MATERIAL PROVIDED:
##########

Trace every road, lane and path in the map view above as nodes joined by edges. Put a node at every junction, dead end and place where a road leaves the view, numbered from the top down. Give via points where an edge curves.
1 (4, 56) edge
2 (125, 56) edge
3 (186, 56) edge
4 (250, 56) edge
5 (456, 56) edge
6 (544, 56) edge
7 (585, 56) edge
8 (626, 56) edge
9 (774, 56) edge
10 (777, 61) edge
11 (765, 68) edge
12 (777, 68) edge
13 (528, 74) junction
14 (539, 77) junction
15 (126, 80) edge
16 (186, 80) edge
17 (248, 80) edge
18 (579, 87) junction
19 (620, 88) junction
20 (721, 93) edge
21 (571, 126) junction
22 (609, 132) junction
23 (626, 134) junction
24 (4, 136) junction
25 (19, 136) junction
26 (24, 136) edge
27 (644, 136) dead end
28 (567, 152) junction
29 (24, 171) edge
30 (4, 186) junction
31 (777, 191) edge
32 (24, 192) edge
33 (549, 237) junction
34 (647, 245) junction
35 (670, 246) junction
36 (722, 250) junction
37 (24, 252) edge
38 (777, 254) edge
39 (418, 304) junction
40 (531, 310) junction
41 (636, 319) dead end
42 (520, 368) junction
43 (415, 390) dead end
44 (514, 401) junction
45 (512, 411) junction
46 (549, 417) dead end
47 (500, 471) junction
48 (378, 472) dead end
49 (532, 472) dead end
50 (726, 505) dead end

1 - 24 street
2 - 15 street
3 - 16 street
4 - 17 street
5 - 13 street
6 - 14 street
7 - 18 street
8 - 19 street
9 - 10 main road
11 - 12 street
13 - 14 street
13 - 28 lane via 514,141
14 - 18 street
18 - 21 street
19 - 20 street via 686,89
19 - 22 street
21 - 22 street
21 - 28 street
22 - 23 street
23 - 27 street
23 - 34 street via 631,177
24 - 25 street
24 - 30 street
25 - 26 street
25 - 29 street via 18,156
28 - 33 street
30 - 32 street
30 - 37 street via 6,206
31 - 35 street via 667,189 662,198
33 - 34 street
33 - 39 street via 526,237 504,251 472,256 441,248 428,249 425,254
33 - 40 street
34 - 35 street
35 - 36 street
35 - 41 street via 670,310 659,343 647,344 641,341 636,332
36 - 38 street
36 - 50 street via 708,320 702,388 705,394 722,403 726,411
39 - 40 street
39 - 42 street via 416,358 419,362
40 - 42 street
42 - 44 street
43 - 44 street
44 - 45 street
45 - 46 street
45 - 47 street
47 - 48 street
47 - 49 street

##########

The answer must be a verbatim transcription of all the entries.

WRITTEN REPLY:
Trace every road, lane and path in the map view above as nodes joined by edges. Put a node at every junction, dead end and place where a road leaves the view, numbered from the top down. Give via points where an edge curves.
1 (4, 56) edge
2 (125, 56) edge
3 (186, 56) edge
4 (250, 56) edge
5 (456, 56) edge
6 (544, 56) edge
7 (585, 56) edge
8 (626, 56) edge
9 (774, 56) edge
10 (777, 61) edge
11 (765, 68) edge
12 (777, 68) edge
13 (528, 74) junction
14 (539, 77) junction
15 (126, 80) edge
16 (186, 80) edge
17 (248, 80) edge
18 (579, 87) junction
19 (620, 88) junction
20 (721, 93) edge
21 (571, 126) junction
22 (609, 132) junction
23 (626, 134) junction
24 (4, 136) junction
25 (19, 136) junction
26 (24, 136) edge
27 (644, 136) dead end
28 (567, 152) junction
29 (24, 171) edge
30 (4, 186) junction
31 (777, 191) edge
32 (24, 192) edge
33 (549, 237) junction
34 (647, 245) junction
35 (670, 246) junction
36 (722, 250) junction
37 (24, 252) edge
38 (777, 254) edge
39 (418, 304) junction
40 (531, 310) junction
41 (636, 319) dead end
42 (520, 368) junction
43 (415, 390) dead end
44 (514, 401) junction
45 (512, 411) junction
46 (549, 417) dead end
47 (500, 471) junction
48 (378, 472) dead end
49 (532, 472) dead end
50 (726, 505) dead end

1 - 24 street
2 - 15 street
3 - 16 street
4 - 17 street
5 - 13 street
6 - 14 street
7 - 18 street
8 - 19 street
9 - 10 main road
11 - 12 street
13 - 14 street
13 - 28 lane via 514,141
14 - 18 street
18 - 21 street
19 - 20 street via 686,89
19 - 22 street
21 - 22 street
21 - 28 street
22 - 23 street
23 - 27 street
23 - 34 street via 631,177
24 - 25 street
24 - 30 street
25 - 26 street
25 - 29 street via 18,156
28 - 33 street
30 - 32 street
30 - 37 street via 6,206
31 - 35 street via 667,189 662,198
33 - 34 street
33 - 39 street via 526,237 504,251 472,256 441,248 428,249 425,254
33 - 40 street
34 - 35 street
35 - 36 street
35 - 41 street via 670,310 659,343 647,344 641,341 636,332
36 - 38 street
36 - 50 street via 708,320 702,388 705,394 722,403 726,411
39 - 40 street
39 - 42 street via 416,358 419,362
40 - 42 street
42 - 44 street
43 - 44 street
44 - 45 street
45 - 46 street
45 - 47 street
47 - 48 street
47 - 49 street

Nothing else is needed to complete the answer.